Directions: A word-for-word repetition of the records beneath this task is the expected answer.

(Stored entries)
= Beginning of Section =

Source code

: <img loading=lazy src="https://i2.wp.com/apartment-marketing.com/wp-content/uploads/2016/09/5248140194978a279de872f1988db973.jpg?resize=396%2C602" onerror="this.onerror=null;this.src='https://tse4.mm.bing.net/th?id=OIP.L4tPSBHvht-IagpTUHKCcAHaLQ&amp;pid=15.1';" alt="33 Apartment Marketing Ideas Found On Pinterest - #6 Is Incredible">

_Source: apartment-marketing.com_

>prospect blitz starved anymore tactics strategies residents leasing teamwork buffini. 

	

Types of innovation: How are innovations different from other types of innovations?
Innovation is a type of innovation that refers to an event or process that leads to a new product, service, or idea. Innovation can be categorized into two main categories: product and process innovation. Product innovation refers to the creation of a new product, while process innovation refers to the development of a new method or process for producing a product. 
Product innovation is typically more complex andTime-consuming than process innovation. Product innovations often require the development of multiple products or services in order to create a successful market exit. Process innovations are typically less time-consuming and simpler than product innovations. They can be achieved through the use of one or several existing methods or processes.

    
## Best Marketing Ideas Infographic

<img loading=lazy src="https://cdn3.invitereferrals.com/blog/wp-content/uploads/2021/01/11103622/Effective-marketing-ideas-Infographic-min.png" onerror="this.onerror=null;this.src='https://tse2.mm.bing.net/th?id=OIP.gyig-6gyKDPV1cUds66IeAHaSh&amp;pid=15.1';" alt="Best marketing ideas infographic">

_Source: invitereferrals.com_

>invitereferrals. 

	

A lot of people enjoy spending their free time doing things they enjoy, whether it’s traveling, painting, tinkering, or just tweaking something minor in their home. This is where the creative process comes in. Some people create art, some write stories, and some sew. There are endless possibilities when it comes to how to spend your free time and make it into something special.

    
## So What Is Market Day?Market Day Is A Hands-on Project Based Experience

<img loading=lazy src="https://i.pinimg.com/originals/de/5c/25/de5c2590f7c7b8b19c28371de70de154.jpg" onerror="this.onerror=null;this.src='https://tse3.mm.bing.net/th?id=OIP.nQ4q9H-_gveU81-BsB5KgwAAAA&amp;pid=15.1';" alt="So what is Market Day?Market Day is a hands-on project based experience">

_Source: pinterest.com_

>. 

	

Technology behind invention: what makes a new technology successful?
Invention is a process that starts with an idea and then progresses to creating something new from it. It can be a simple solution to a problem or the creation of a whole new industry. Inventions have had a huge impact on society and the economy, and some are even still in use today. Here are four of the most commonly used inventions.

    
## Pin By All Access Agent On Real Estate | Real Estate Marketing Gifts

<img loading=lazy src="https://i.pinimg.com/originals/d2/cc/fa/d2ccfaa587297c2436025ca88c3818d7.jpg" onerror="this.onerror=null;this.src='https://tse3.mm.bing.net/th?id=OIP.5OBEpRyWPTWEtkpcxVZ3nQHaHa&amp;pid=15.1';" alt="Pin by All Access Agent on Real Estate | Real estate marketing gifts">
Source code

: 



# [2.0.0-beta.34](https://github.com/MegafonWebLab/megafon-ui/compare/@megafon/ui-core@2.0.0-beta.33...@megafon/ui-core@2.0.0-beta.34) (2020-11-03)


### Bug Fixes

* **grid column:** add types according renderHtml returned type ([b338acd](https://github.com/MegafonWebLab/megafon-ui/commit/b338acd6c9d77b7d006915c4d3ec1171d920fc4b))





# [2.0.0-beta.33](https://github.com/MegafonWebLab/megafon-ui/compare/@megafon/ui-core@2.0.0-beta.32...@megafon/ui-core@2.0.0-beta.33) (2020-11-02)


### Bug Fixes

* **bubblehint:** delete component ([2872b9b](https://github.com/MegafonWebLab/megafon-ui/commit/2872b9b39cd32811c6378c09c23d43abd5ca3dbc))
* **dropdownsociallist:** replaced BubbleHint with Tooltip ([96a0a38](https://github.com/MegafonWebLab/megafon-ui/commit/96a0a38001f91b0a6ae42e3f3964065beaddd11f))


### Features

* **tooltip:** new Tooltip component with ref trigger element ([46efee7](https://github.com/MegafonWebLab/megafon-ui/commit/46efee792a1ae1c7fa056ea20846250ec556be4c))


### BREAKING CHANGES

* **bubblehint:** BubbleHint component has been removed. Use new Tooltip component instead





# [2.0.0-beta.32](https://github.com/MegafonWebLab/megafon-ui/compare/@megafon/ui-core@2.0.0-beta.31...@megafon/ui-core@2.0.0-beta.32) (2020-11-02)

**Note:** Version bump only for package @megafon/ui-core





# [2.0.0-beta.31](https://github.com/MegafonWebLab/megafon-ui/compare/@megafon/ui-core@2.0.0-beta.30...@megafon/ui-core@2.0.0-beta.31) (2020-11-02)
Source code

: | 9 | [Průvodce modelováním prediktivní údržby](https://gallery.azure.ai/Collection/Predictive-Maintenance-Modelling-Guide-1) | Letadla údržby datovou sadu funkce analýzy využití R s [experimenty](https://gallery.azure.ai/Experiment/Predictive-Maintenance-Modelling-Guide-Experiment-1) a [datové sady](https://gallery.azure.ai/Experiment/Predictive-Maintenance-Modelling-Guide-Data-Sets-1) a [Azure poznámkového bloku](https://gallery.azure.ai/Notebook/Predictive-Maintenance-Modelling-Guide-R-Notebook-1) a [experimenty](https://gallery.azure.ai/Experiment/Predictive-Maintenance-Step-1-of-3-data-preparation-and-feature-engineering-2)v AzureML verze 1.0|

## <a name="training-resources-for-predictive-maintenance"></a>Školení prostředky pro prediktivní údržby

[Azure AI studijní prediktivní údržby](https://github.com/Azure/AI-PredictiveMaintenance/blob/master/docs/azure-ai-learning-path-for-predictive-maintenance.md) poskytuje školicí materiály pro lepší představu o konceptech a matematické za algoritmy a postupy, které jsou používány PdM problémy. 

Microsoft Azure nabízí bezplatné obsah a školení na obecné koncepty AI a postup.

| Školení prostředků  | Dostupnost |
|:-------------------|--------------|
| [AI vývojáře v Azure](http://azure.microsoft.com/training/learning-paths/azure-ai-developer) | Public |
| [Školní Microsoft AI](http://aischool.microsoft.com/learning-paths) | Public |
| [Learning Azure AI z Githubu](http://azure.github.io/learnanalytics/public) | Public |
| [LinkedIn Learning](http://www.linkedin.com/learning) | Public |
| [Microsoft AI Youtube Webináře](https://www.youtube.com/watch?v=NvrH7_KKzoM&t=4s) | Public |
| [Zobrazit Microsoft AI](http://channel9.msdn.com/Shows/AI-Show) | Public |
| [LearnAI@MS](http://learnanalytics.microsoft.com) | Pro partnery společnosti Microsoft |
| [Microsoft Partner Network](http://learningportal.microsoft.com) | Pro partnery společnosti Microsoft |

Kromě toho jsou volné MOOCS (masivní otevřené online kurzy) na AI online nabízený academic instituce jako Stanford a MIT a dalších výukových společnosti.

= End of Section =

Your solution:
Source code

: <img loading=lazy src="https://i2.wp.com/apartment-marketing.com/wp-content/uploads/2016/09/5248140194978a279de872f1988db973.jpg?resize=396%2C602" onerror="this.onerror=null;this.src='https://tse4.mm.bing.net/th?id=OIP.L4tPSBHvht-IagpTUHKCcAHaLQ&amp;pid=15.1';" alt="33 Apartment Marketing Ideas Found On Pinterest - #6 Is Incredible">

_Source: apartment-marketing.com_

>prospect blitz starved anymore tactics strategies residents leasing teamwork buffini. 

	

Types of innovation: How are innovations different from other types of innovations?
Innovation is a type of innovation that refers to an event or process that leads to a new product, service, or idea. Innovation can be categorized into two main categories: product and process innovation. Product innovation refers to the creation of a new product, while process innovation refers to the development of a new method or process for producing a product. 
Product innovation is typically more complex andTime-consuming than process innovation. Product innovations often require the development of multiple products or services in order to create a successful market exit. Process innovations are typically less time-consuming and simpler than product innovations. They can be achieved through the use of one or several existing methods or processes.

    
## Best Marketing Ideas Infographic

<img loading=lazy src="https://cdn3.invitereferrals.com/blog/wp-content/uploads/2021/01/11103622/Effective-marketing-ideas-Infographic-min.png" onerror="this.onerror=null;this.src='https://tse2.mm.bing.net/th?id=OIP.gyig-6gyKDPV1cUds66IeAHaSh&amp;pid=15.1';" alt="Best marketing ideas infographic">

_Source: invitereferrals.com_

>invitereferrals. 

	

A lot of people enjoy spending their free time doing things they enjoy, whether it’s traveling, painting, tinkering, or just tweaking something minor in their home. This is where the creative process comes in. Some people create art, some write stories, and some sew. There are endless possibilities when it comes to how to spend your free time and make it into something special.

    
## So What Is Market Day?Market Day Is A Hands-on Project Based Experience

<img loading=lazy src="https://i.pinimg.com/originals/de/5c/25/de5c2590f7c7b8b19c28371de70de154.jpg" onerror="this.onerror=null;this.src='https://tse3.mm.bing.net/th?id=OIP.nQ4q9H-_gveU81-BsB5KgwAAAA&amp;pid=15.1';" alt="So what is Market Day?Market Day is a hands-on project based experience">

_Source: pinterest.com_

>. 

	

Technology behind invention: what makes a new technology successful?
Invention is a process that starts with an idea and then progresses to creating something new from it. It can be a simple solution to a problem or the creation of a whole new industry. Inventions have had a huge impact on society and the economy, and some are even still in use today. Here are four of the most commonly used inventions.

    
## Pin By All Access Agent On Real Estate | Real Estate Marketing Gifts

<img loading=lazy src="https://i.pinimg.com/originals/d2/cc/fa/d2ccfaa587297c2436025ca88c3818d7.jpg" onerror="this.onerror=null;this.src='https://tse3.mm.bing.net/th?id=OIP.5OBEpRyWPTWEtkpcxVZ3nQHaHa&amp;pid=15.1';" alt="Pin by All Access Agent on Real Estate | Real estate marketing gifts">
Source code

: 



# [2.0.0-beta.34](https://github.com/MegafonWebLab/megafon-ui/compare/@megafon/ui-core@2.0.0-beta.33...@megafon/ui-core@2.0.0-beta.34) (2020-11-03)


### Bug Fixes

* **grid column:** add types according renderHtml returned type ([b338acd](https://github.com/MegafonWebLab/megafon-ui/commit/b338acd6c9d77b7d006915c4d3ec1171d920fc4b))





# [2.0.0-beta.33](https://github.com/MegafonWebLab/megafon-ui/compare/@megafon/ui-core@2.0.0-beta.32...@megafon/ui-core@2.0.0-beta.33) (2020-11-02)


### Bug Fixes

* **bubblehint:** delete component ([2872b9b](https://github.com/MegafonWebLab/megafon-ui/commit/2872b9b39cd32811c6378c09c23d43abd5ca3dbc))
* **dropdownsociallist:** replaced BubbleHint with Tooltip ([96a0a38](https://github.com/MegafonWebLab/megafon-ui/commit/96a0a38001f91b0a6ae42e3f3964065beaddd11f))


### Features

* **tooltip:** new Tooltip component with ref trigger element ([46efee7](https://github.com/MegafonWebLab/megafon-ui/commit/46efee792a1ae1c7fa056ea20846250ec556be4c))


### BREAKING CHANGES

* **bubblehint:** BubbleHint component has been removed. Use new Tooltip component instead





# [2.0.0-beta.32](https://github.com/MegafonWebLab/megafon-ui/compare/@megafon/ui-core@2.0.0-beta.31...@megafon/ui-core@2.0.0-beta.32) (2020-11-02)

**Note:** Version bump only for package @megafon/ui-core





# [2.0.0-beta.31](https://github.com/MegafonWebLab/megafon-ui/compare/@megafon/ui-core@2.0.0-beta.30...@megafon/ui-core@2.0.0-beta.31) (2020-11-02)
Source code

: | 9 | [Průvodce modelováním prediktivní údržby](https://gallery.azure.ai/Collection/Predictive-Maintenance-Modelling-Guide-1) | Letadla údržby datovou sadu funkce analýzy využití R s [experimenty](https://gallery.azure.ai/Experiment/Predictive-Maintenance-Modelling-Guide-Experiment-1) a [datové sady](https://gallery.azure.ai/Experiment/Predictive-Maintenance-Modelling-Guide-Data-Sets-1) a [Azure poznámkového bloku](https://gallery.azure.ai/Notebook/Predictive-Maintenance-Modelling-Guide-R-Notebook-1) a [experimenty](https://gallery.azure.ai/Experiment/Predictive-Maintenance-Step-1-of-3-data-preparation-and-feature-engineering-2)v AzureML verze 1.0|

## <a name="training-resources-for-predictive-maintenance"></a>Školení prostředky pro prediktivní údržby

[Azure AI studijní prediktivní údržby](https://github.com/Azure/AI-PredictiveMaintenance/blob/master/docs/azure-ai-learning-path-for-predictive-maintenance.md) poskytuje školicí materiály pro lepší představu o konceptech a matematické za algoritmy a postupy, které jsou používány PdM problémy. 

Microsoft Azure nabízí bezplatné obsah a školení na obecné koncepty AI a postup.

| Školení prostředků  | Dostupnost |
|:-------------------|--------------|
| [AI vývojáře v Azure](http://azure.microsoft.com/training/learning-paths/azure-ai-developer) | Public |
| [Školní Microsoft AI](http://aischool.microsoft.com/learning-paths) | Public |
| [Learning Azure AI z Githubu](http://azure.github.io/learnanalytics/public) | Public |
| [LinkedIn Learning](http://www.linkedin.com/learning) | Public |
| [Microsoft AI Youtube Webináře](https://www.youtube.com/watch?v=NvrH7_KKzoM&t=4s) | Public |
| [Zobrazit Microsoft AI](http://channel9.msdn.com/Shows/AI-Show) | Public |
| [LearnAI@MS](http://learnanalytics.microsoft.com) | Pro partnery společnosti Microsoft |
| [Microsoft Partner Network](http://learningportal.microsoft.com) | Pro partnery společnosti Microsoft |

Kromě toho jsou volné MOOCS (masivní otevřené online kurzy) na AI online nabízený academic instituce jako Stanford a MIT a dalších výukových společnosti.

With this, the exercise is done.